What is asked: Return all the data, word for word.
*** Data for this exercise
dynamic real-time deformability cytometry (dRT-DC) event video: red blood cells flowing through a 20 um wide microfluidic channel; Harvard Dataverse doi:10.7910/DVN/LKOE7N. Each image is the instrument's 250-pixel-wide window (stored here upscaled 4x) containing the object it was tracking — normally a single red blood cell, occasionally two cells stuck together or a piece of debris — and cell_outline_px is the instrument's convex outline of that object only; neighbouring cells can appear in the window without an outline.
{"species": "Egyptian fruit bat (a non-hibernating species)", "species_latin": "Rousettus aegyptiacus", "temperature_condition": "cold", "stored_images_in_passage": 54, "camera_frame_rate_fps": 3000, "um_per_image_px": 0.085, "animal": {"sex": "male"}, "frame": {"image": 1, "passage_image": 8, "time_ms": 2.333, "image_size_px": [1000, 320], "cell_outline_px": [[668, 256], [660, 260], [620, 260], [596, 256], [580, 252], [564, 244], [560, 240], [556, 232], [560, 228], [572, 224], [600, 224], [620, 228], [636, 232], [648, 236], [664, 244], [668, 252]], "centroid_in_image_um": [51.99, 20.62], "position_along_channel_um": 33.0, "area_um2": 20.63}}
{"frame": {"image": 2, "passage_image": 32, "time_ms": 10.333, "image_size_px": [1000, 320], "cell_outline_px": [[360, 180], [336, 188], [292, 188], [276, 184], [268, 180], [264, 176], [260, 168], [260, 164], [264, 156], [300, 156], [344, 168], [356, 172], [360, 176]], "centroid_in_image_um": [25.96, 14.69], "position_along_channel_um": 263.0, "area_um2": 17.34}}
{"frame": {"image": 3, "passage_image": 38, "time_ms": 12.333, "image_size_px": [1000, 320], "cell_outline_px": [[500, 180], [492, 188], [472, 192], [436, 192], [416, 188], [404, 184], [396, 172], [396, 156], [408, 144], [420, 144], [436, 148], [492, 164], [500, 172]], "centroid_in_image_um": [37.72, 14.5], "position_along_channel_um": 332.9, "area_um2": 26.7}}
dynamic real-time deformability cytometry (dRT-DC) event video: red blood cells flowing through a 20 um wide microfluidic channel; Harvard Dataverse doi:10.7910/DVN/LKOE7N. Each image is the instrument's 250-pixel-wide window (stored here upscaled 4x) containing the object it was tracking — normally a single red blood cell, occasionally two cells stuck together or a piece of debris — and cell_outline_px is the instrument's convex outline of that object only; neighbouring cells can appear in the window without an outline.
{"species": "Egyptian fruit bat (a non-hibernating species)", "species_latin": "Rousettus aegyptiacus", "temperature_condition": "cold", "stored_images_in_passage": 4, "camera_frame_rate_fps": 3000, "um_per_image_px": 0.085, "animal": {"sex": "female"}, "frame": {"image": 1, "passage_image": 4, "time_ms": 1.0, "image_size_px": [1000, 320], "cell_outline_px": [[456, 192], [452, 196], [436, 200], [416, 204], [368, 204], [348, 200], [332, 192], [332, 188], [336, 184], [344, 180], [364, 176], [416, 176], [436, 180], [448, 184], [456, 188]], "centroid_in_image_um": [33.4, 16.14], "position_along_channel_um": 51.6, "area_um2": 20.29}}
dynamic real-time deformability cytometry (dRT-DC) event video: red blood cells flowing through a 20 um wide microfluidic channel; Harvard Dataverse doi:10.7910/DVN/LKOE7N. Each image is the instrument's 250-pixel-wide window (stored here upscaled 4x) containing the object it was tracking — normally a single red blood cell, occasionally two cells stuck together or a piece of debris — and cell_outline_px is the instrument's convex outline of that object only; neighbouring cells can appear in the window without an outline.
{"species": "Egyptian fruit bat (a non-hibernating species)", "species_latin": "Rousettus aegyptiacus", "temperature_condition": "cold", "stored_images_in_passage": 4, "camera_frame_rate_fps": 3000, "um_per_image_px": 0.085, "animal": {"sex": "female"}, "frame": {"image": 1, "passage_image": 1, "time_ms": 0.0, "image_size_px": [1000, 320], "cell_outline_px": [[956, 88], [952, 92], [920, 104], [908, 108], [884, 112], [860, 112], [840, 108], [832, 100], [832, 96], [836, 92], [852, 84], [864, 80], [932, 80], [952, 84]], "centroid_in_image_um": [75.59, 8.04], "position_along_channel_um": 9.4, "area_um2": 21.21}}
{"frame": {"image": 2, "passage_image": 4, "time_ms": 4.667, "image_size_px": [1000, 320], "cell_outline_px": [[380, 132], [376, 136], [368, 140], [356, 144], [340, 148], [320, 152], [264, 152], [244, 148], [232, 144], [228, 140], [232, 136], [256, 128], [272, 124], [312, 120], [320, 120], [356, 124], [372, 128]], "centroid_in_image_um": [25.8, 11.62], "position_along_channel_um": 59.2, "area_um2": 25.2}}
******
Answer to this problem:
dynamic real-time deformability cytometry (dRT-DC) event video: red blood cells flowing through a 20 um wide microfluidic channel; Harvard Dataverse doi:10.7910/DVN/LKOE7N. Each image is the instrument's 250-pixel-wide window (stored here upscaled 4x) containing the object it was tracking — normally a single red blood cell, occasionally two cells stuck together or a piece of debris — and cell_outline_px is the instrument's convex outline of that object only; neighbouring cells can appear in the window without an outline.
{"species": "Egyptian fruit bat (a non-hibernating species)", "species_latin": "Rousettus aegyptiacus", "temperature_condition": "cold", "stored_images_in_passage": 54, "camera_frame_rate_fps": 3000, "um_per_image_px": 0.085, "animal": {"sex": "male"}, "frame": {"image": 1, "passage_image": 8, "time_ms": 2.333, "image_size_px": [1000, 320], "cell_outline_px": [[668, 256], [660, 260], [620, 260], [596, 256], [580, 252], [564, 244], [560, 240], [556, 232], [560, 228], [572, 224], [600, 224], [620, 228], [636, 232], [648, 236], [664, 244], [668, 252]], "centroid_in_image_um": [51.99, 20.62], "position_along_channel_um": 33.0, "area_um2": 20.63}}
{"frame": {"image": 2, "passage_image": 32, "time_ms": 10.333, "image_size_px": [1000, 320], "cell_outline_px": [[360, 180], [336, 188], [292, 188], [276, 184], [268, 180], [264, 176], [260, 168], [260, 164], [264, 156], [300, 156], [344, 168], [356, 172], [360, 176]], "centroid_in_image_um": [25.96, 14.69], "position_along_channel_um": 263.0, "area_um2": 17.34}}
{"frame": {"image": 3, "passage_image": 38, "time_ms": 12.333, "image_size_px": [1000, 320], "cell_outline_px": [[500, 180], [492, 188], [472, 192], [436, 192], [416, 188], [404, 184], [396, 172], [396, 156], [408, 144], [420, 144], [436, 148], [492, 164], [500, 172]], "centroid_in_image_um": [37.72, 14.5], "position_along_channel_um": 332.9, "area_um2": 26.7}}
dynamic real-time deformability cytometry (dRT-DC) event video: red blood cells flowing through a 20 um wide microfluidic channel; Harvard Dataverse doi:10.7910/DVN/LKOE7N. Each image is the instrument's 250-pixel-wide window (stored here upscaled 4x) containing the object it was tracking — normally a single red blood cell, occasionally two cells stuck together or a piece of debris — and cell_outline_px is the instrument's convex outline of that object only; neighbouring cells can appear in the window without an outline.
{"species": "Egyptian fruit bat (a non-hibernating species)", "species_latin": "Rousettus aegyptiacus", "temperature_condition": "cold", "stored_images_in_passage": 4, "camera_frame_rate_fps": 3000, "um_per_image_px": 0.085, "animal": {"sex": "female"}, "frame": {"image": 1, "passage_image": 4, "time_ms": 1.0, "image_size_px": [1000, 320], "cell_outline_px": [[456, 192], [452, 196], [436, 200], [416, 204], [368, 204], [348, 200], [332, 192], [332, 188], [336, 184], [344, 180], [364, 176], [416, 176], [436, 180], [448, 184], [456, 188]], "centroid_in_image_um": [33.4, 16.14], "position_along_channel_um": 51.6, "area_um2": 20.29}}
dynamic real-time deformability cytometry (dRT-DC) event video: red blood cells flowing through a 20 um wide microfluidic channel; Harvard Dataverse doi:10.7910/DVN/LKOE7N. Each image is the instrument's 250-pixel-wide window (stored here upscaled 4x) containing the object it was tracking — normally a single red blood cell, occasionally two cells stuck together or a piece of debris — and cell_outline_px is the instrument's convex outline of that object only; neighbouring cells can appear in the window without an outline.
{"species": "Egyptian fruit bat (a non-hibernating species)", "species_latin": "Rousettus aegyptiacus", "temperature_condition": "cold", "stored_images_in_passage": 4, "camera_frame_rate_fps": 3000, "um_per_image_px": 0.085, "animal": {"sex": "female"}, "frame": {"image": 1, "passage_image": 1, "time_ms": 0.0, "image_size_px": [1000, 320], "cell_outline_px": [[956, 88], [952, 92], [920, 104], [908, 108], [884, 112], [860, 112], [840, 108], [832, 100], [832, 96], [836, 92], [852, 84], [864, 80], [932, 80], [952, 84]], "centroid_in_image_um": [75.59, 8.04], "position_along_channel_um": 9.4, "area_um2": 21.21}}
{"frame": {"image": 2, "passage_image": 4, "time_ms": 4.667, "image_size_px": [1000, 320], "cell_outline_px": [[380, 132], [376, 136], [368, 140], [356, 144], [340, 148], [320, 152], [264, 152], [244, 148], [232, 144], [228, 140], [232, 136], [256, 128], [272, 124], [312, 120], [320, 120], [356, 124], [372, 128]], "centroid_in_image_um": [25.8, 11.62], "position_along_channel_um": 59.2, "area_um2": 25.2}}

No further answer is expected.